(Saved entries)

━━━

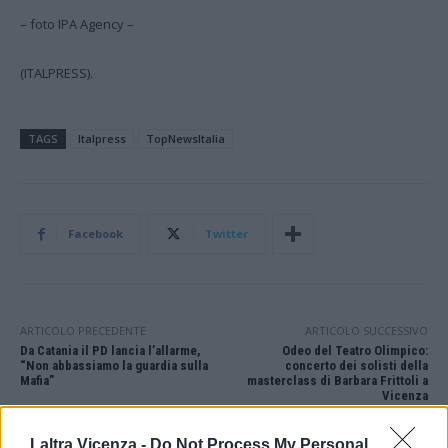
– foto IPA Agency –
(ITALPRESS).
TAGS
Italpress
TopNewsItalia
Facebook
Twitter
ARTICOLO PRECEDENTE
ARTICOLO SUCCESSIVO
Da Catania il PD lancia l’allarme,
Odeo del Teatro Olimpico:
“Non abbassiamo la guardia sulla
concerto dei solisti della
Mafia”
masterclass di Barbara Frittoli a
Vicenza
Laltra Vicenza -
Do Not Process My Personal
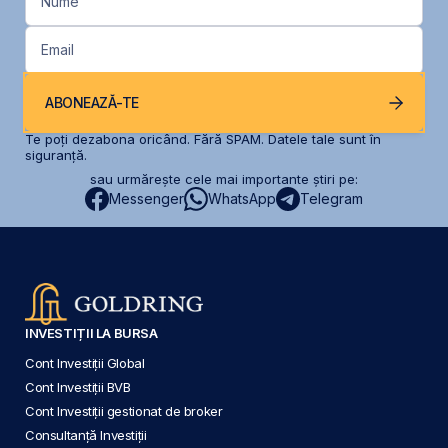
Nume
Email
ABONEAZĂ-TE
Te poți dezabona oricând. Fără SPAM. Datele tale sunt în
siguranță.
sau urmărește cele mai importante știri pe:
Messenger
WhatsApp
Telegram
INVESTIȚII LA BURSA
Cont Investiții Global
Cont Investiții BVB
Cont Investiții gestionat de broker
Consultanță Investiții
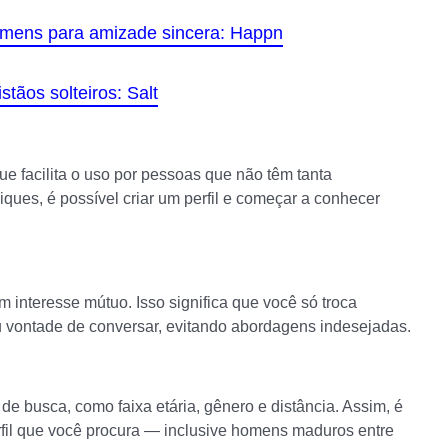
omens para amizade sincera: Happn
tãos solteiros: Salt
ue facilita o uso por pessoas que não têm tanta
iques, é possível criar um perfil e começar a conhecer
interesse mútuo. Isso significa que você só troca
ontade de conversar, evitando abordagens indesejadas.
 de busca, como faixa etária, gênero e distância. Assim, é
rfil que você procura — inclusive homens maduros entre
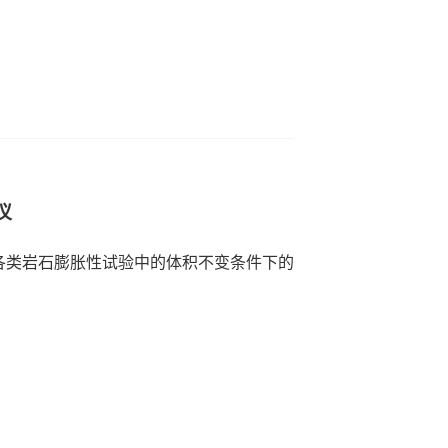
仪
各类岩石膨胀性试验中的体积不变条件下的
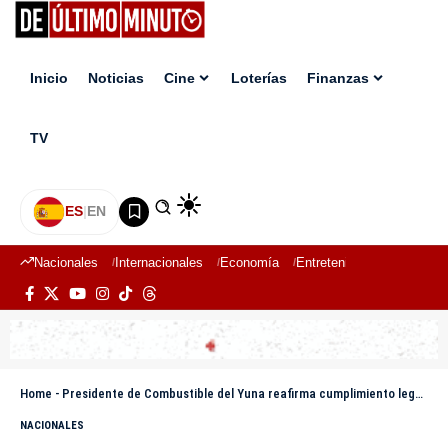
Inicio
Noticias
Cine
Loterías
Finanzas
TV
ES
|
EN
Nacionales
Internacionales
Economía
Entretenimiento
Deport
Home
-
Presidente de Combustible del Yuna reafirma cumplimiento legal y llama al respeto del Estado de derecho
NACIONALES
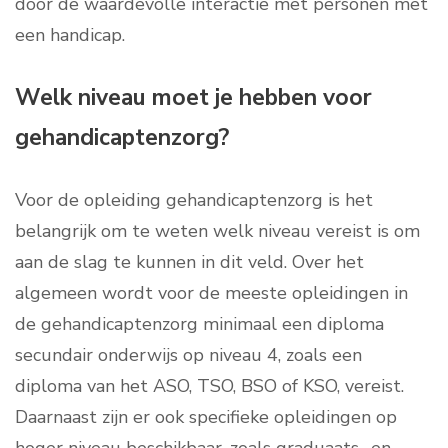
door de waardevolle interactie met personen met
een handicap.
Welk niveau moet je hebben voor
gehandicaptenzorg?
Voor de opleiding gehandicaptenzorg is het
belangrijk om te weten welk niveau vereist is om
aan de slag te kunnen in dit veld. Over het
algemeen wordt voor de meeste opleidingen in
de gehandicaptenzorg minimaal een diploma
secundair onderwijs op niveau 4, zoals een
diploma van het ASO, TSO, BSO of KSO, vereist.
Daarnaast zijn er ook specifieke opleidingen op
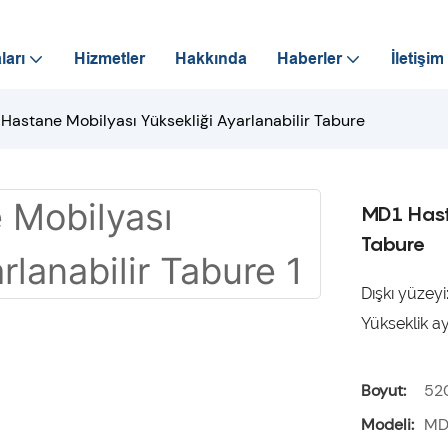
ları
Hizmetler
Hakkında
Haberler
İletişim
Hastane Mobilyası Yüksekliği Ayarlanabilir Tabure
MD1 Hast
Tabure
Dışkı yüzey
Yükseklik a
Boyut:
52
Modeli:
MD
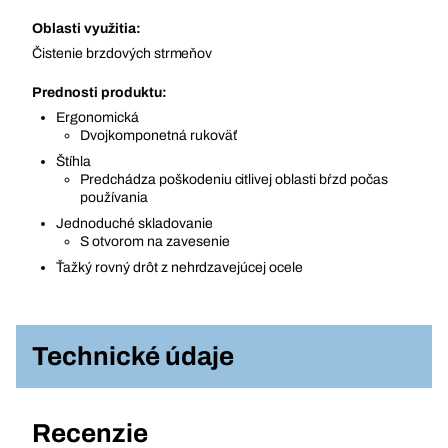
Oblasti využitia:
Čistenie brzdových strmeňov
Prednosti produktu:
Ergonomická
Dvojkomponetná rukoväť
Štíhla
Predchádza poškodeniu citlivej oblasti bŕzd počas
používania
Jednoduché skladovanie
S otvorom na zavesenie
Ťažký rovný drôt z nehrdzavejúcej ocele
Technické údaje
Recenzie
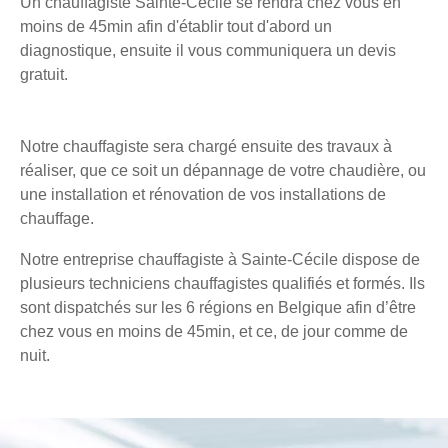
Un chauffagiste Sainte-Cécile se rendra chez vous en
moins de 45min afin d'établir tout d'abord un
diagnostique, ensuite il vous communiquera un devis
gratuit.
Notre chauffagiste sera chargé ensuite des travaux à
réaliser, que ce soit un dépannage de votre chaudière, ou
une installation et rénovation de vos installations de
chauffage.
Notre entreprise chauffagiste à Sainte-Cécile dispose de
plusieurs techniciens chauffagistes qualifiés et formés. Ils
sont dispatchés sur les 6 régions en Belgique afin d’être
chez vous en moins de 45min, et ce, de jour comme de
nuit.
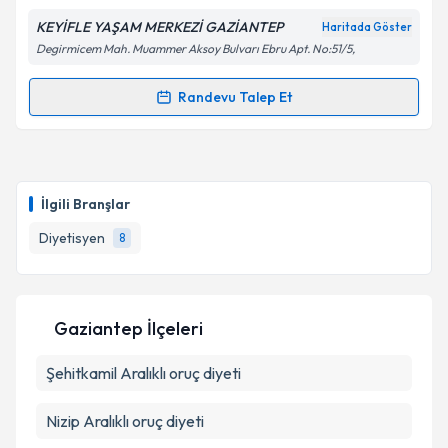
KEYİFLE YAŞAM MERKEZİ GAZİANTEP
Haritada Göster
Degirmicem Mah. Muammer Aksoy Bulvarı Ebru Apt. No:51/5,
Randevu Talep Et
Randevu Takvimi Talebi
Dyt. Seyit Kalaycı
için randevu takvimi talebi
oluşturun. Size bu uzmandan randevu almanız için bir
İlgili Branşlar
takvim hazırlandığında e-posta ile bilgilendireceğiz.
Diyetisyen
8
E-posta Adresiniz
Gaziantep İlçeleri
Kişisel verilerimin işlenmesine ilişkin
Aydınlatma
Şehitkamil
Metni
Aralıklı oruç diyeti
'ni okudum ve kişisel verilerimin belirtilen
kapsamda işlenmesini kabul ediyorum.
Nizip
Aralıklı oruç diyeti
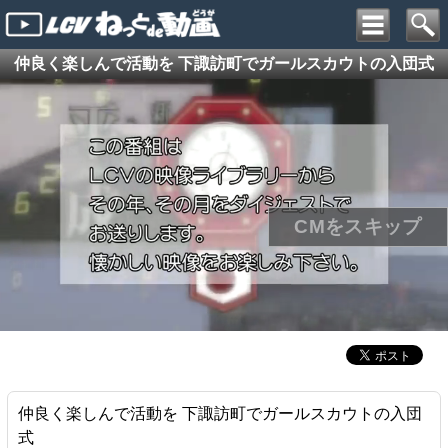
仲良く楽しんで活動を 下諏訪町でガールスカウトの入団式
仲良く楽しんで活動を 下諏訪町でガールスカウトの入団
式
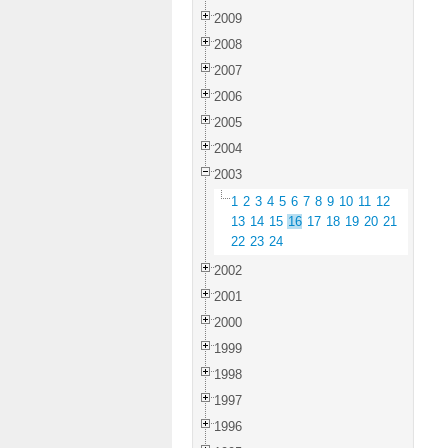
2009
2008
2007
2006
2005
2004
2003
1
2
3
4
5
6
7
8
9
10
11
12
13
14
15
16
17
18
19
20
21
22
23
24
2002
2001
2000
1999
1998
1997
1996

━━━

[What you need to do]:
Determine how many lines of the records hold the word "için", giving only that number.

[Answer section]:
2